**Data**
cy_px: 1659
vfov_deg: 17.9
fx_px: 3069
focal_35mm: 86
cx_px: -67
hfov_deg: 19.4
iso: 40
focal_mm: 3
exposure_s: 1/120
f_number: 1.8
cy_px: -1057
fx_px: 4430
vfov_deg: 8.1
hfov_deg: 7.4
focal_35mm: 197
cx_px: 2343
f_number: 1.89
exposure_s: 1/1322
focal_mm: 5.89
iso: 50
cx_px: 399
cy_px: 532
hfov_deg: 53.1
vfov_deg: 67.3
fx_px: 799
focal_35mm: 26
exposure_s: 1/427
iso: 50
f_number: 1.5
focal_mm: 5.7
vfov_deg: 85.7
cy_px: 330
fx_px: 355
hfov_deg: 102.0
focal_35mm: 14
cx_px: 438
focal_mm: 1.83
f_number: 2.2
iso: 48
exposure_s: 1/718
---
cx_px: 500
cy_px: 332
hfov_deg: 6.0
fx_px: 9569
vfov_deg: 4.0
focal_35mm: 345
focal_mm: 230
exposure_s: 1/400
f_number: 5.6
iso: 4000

**Your task**
The response must hold only the lines above from the line with "cy_px: 1659" through the line with "exposure_s: 1/1322", each copied exactly, both ends kept.

**Solution below**
cy_px: 1659
vfov_deg: 17.9
fx_px: 3069
focal_35mm: 86
cx_px: -67
hfov_deg: 19.4
iso: 40
focal_mm: 3
exposure_s: 1/120
f_number: 1.8
cy_px: -1057
fx_px: 4430
vfov_deg: 8.1
hfov_deg: 7.4
focal_35mm: 197
cx_px: 2343
f_number: 1.89
exposure_s: 1/1322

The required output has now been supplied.